● **Assigned task**:
Repeat nothing but the line that contains "ron dos fallecidos en el lugar del incidente." and the lines after it, through the end of the listing, exactly as they stand; omit pictures.

BEGIN Exercise input

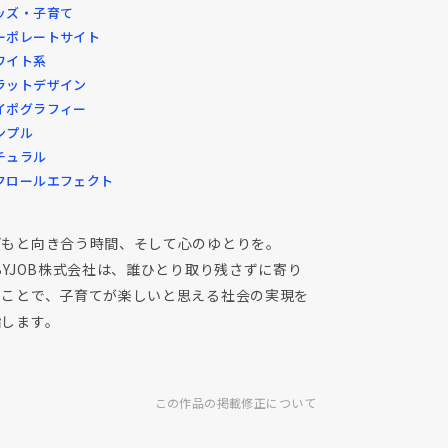
ッズ・子育て
ーポレートサイト
ワイト系
ラットデザイン
イポグラフィー
ンプル
チュラル
クロールエフェクト
どもと向き合う時間、そして心のゆとりを。
BYJOB株式会社は、誰ひとり取り残さずに寄り
うことで、子育てが楽しいと思える社会の実現を
指します。
この作品の掲載修正について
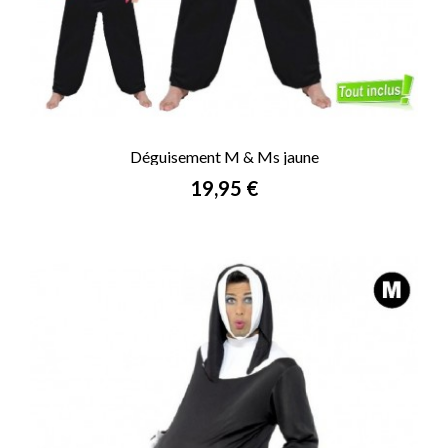
Déguisement M & Ms jaune
Prix
19,95 €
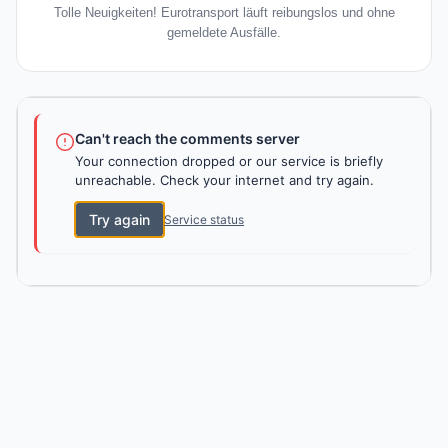
Tolle Neuigkeiten! Eurotransport läuft reibungslos und ohne
gemeldete Ausfälle.
Can't reach the comments server
Your connection dropped or our service is briefly
unreachable. Check your internet and try again.
Try again
Service status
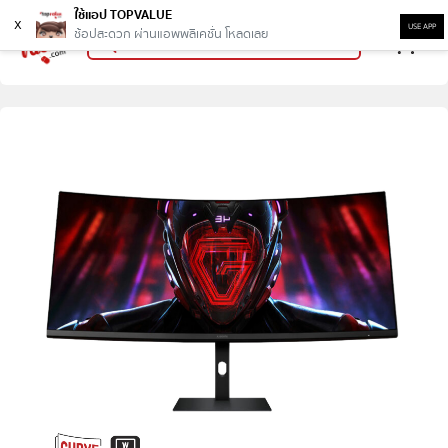
ใช้แอป TOPVALUE
x
USE APP
ช้อปสะดวก ผ่านแอพพลิเคชั่น โหลดเลย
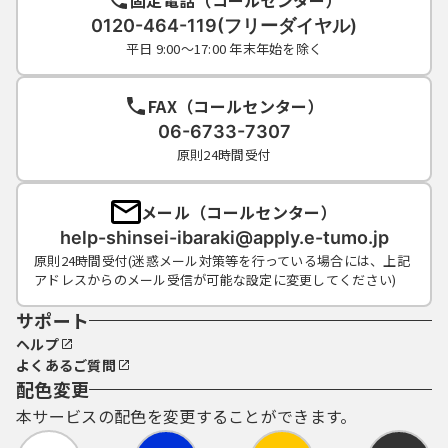
0120-464-119(フリーダイヤル)
平日 9:00～17:00 年末年始を除く
FAX（コールセンター）
06-6733-7307
原則24時間受付
メール（コールセンター）
help-shinsei-ibaraki@apply.e-tumo.jp
原則24時間受付(迷惑メール対策等を行っている場合には、上記
アドレスからのメール受信が可能な設定に変更してください)
サポート
ヘルプ
よくあるご質問
配色変更
本サービスの配色を変更することができます。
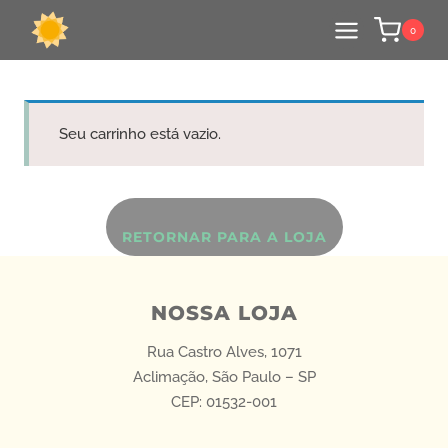
0
Seu carrinho está vazio.
RETORNAR PARA A LOJA
NOSSA LOJA
Rua Castro Alves, 1071
Aclimação, São Paulo – SP
CEP: 01532-001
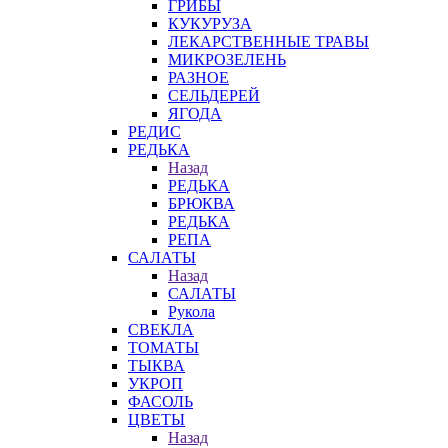
ГРИБЫ
КУКУРУЗА
ЛЕКАРСТВЕННЫЕ ТРАВЫ
МИКРОЗЕЛЕНЬ
РАЗНОЕ
СЕЛЬДЕРЕЙ
ЯГОДА
РЕДИС
РЕДЬКА
Назад
РЕДЬКА
БРЮКВА
РЕДЬКА
РЕПА
САЛАТЫ
Назад
САЛАТЫ
Рукола
СВЕКЛА
ТОМАТЫ
ТЫКВА
УКРОП
ФАСОЛЬ
ЦВЕТЫ
Назад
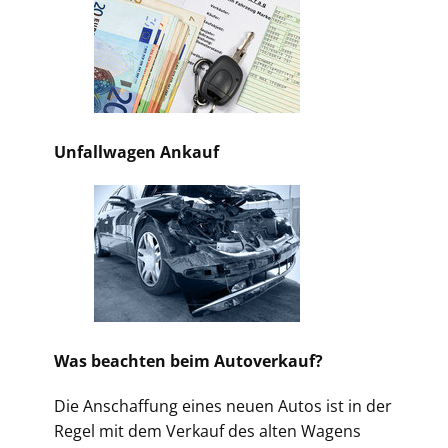
Unfallwagen Ankauf
Was beachten beim Autoverkauf?
Die Anschaffung eines neuen Autos ist in der
Regel mit dem Verkauf des alten Wagens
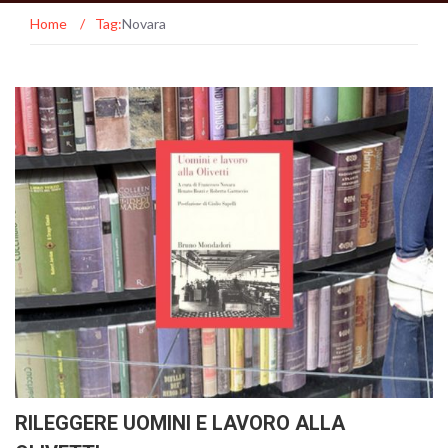
Home
/
Tag:
Novara
RILEGGERE UOMINI E LAVORO ALLA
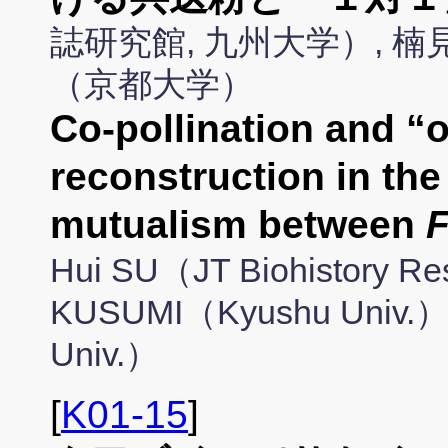
誌研究館, 九州大学）, 
（京都大学）
Co-pollination and “
reconstruction in the
mutualism between
F
Hui SU（JT Biohistory Res
KUSUMI（Kyushu Univ.）,
Univ.）
[
K01-15
]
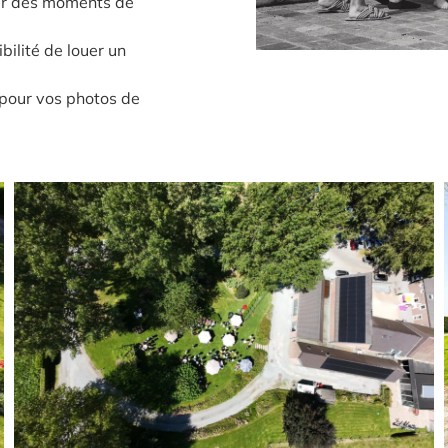
our des moments de
ilité de louer un
pour vos photos de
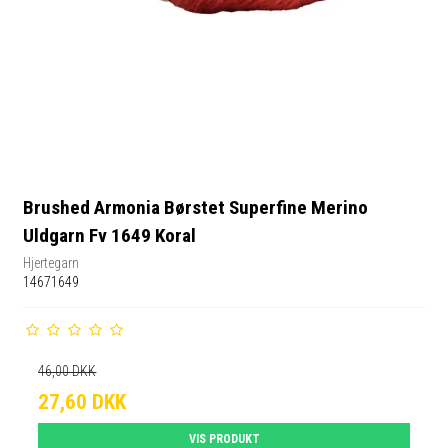
Brushed Armonia Børstet Superfine Merino
Uldgarn Fv 1649 Koral
Hjertegarn
14671649
46,00 DKK
27,60 DKK
VIS PRODUKT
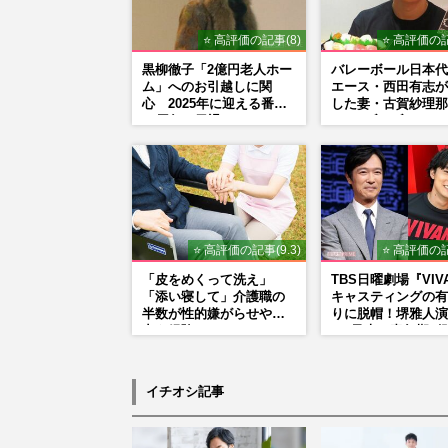
⭐ 高評価の記事(8)
⭐ 高評価の記
黒柳徹子「2億円老人ホー
バレーボール日本代
ム」へのお引越しに関
エース・西田有志が
心 2025年に迎える番組
した妻・古賀紗理那
50周年で勇退か
の“ラブラブショッ
「絶対に今じゃない
「空気読んで」ネッ
で批判殺到の理由
⭐ 高評価の記事(9.3)
⭐ 高評価の記
「皮をめくって洗え」
TBS日曜劇場『VIV
「添い寝して」介護職の
キャスティングの有
半数が性的嫌がらせや暴
りに脱帽！堺雅人演
力を経験
る“乃木の青年期”
そっくり説根強い
Mr.Children桜井
ンドマン長男・櫻井
イチオシ記事
だった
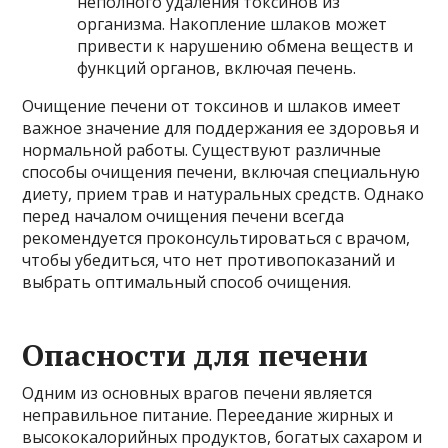
неполного удаления токсинов из
организма. Накопление шлаков может
привести к нарушению обмена веществ и
функций органов, включая печень.
Очищение печени от токсинов и шлаков имеет
важное значение для поддержания ее здоровья и
нормальной работы. Существуют различные
способы очищения печени, включая специальную
диету, прием трав и натуральных средств. Однако
перед началом очищения печени всегда
рекомендуется проконсультироваться с врачом,
чтобы убедиться, что нет противопоказаний и
выбрать оптимальный способ очищения.
Опасности для печени
Одним из основных врагов печени является
неправильное питание. Переедание жирных и
высококалорийных продуктов, богатых сахаром и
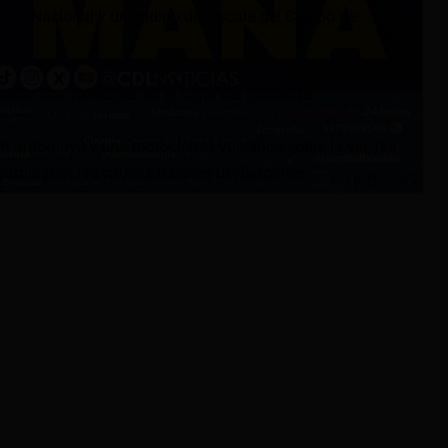
licía Nacional y un equipo de rescate del Cuerpo de
ron dos fallecidos en el lugar del incidente.
n automóvil y una motocicleta volcados sobre la vía, las
erminarán las causas basales del percance.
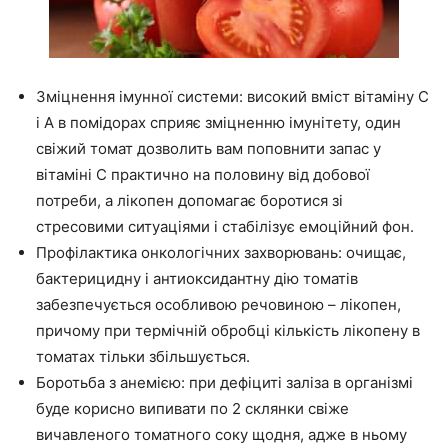
Зміцнення імунної системи: високий вміст вітаміну С
і А в помідорах сприяє зміцненню імунітету, один
свіжий томат дозволить вам поповнити запас у
вітаміні С практично на половину від добової
потреби, а лікопен допомагає боротися зі
стресовими ситуаціями і стабілізує емоційний фон.
Профілактика онкологічних захворювань: очищає,
бактерицидну і антиоксидантну дію томатів
забезпечується особливою речовиною – лікопен,
причому при термічній обробці кількість лікопену в
томатах тільки збільшується.
Боротьба з анемією: при дефіциті заліза в організмі
буде корисно випивати по 2 склянки свіже
вичавленого томатного соку щодня, адже в ньому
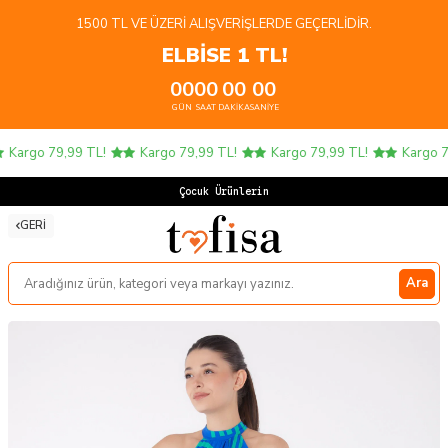
1500 TL VE ÜZERI ALIŞVERIŞLERDE GEÇERLIDIR.
ELBİSE 1 TL!
00
00
00
00
GÜN
SAAT
DAKIKA
SANIYE
Kargo 79,99 TL!
Kargo 79,99 TL!
Kargo 79,99 TL!
Kargo 79
Çocuk Ürünlerinde
GERI
Ara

END Exercise input

● **Solution**:
ron dos fallecidos en el lugar del incidente.
n automóvil y una motocicleta volcados sobre la vía, las
erminarán las causas basales del percance.
Зміцнення імунної системи: високий вміст вітаміну С
і А в помідорах сприяє зміцненню імунітету, один
свіжий томат дозволить вам поповнити запас у
вітаміні С практично на половину від добової
потреби, а лікопен допомагає боротися зі
стресовими ситуаціями і стабілізує емоційний фон.
Профілактика онкологічних захворювань: очищає,
бактерицидну і антиоксидантну дію томатів
забезпечується особливою речовиною – лікопен,
причому при термічній обробці кількість лікопену в
томатах тільки збільшується.
Боротьба з анемією: при дефіциті заліза в організмі
буде корисно випивати по 2 склянки свіже
вичавленого томатного соку щодня, адже в ньому
1500 TL VE ÜZERI ALIŞVERIŞLERDE GEÇERLIDIR.
ELBİSE 1 TL!
00
00
00
00
GÜN
SAAT
DAKIKA
SANIYE
Kargo 79,99 TL!
Kargo 79,99 TL!
Kargo 79,99 TL!
Kargo 79
Çocuk Ürünlerinde
GERI
Ara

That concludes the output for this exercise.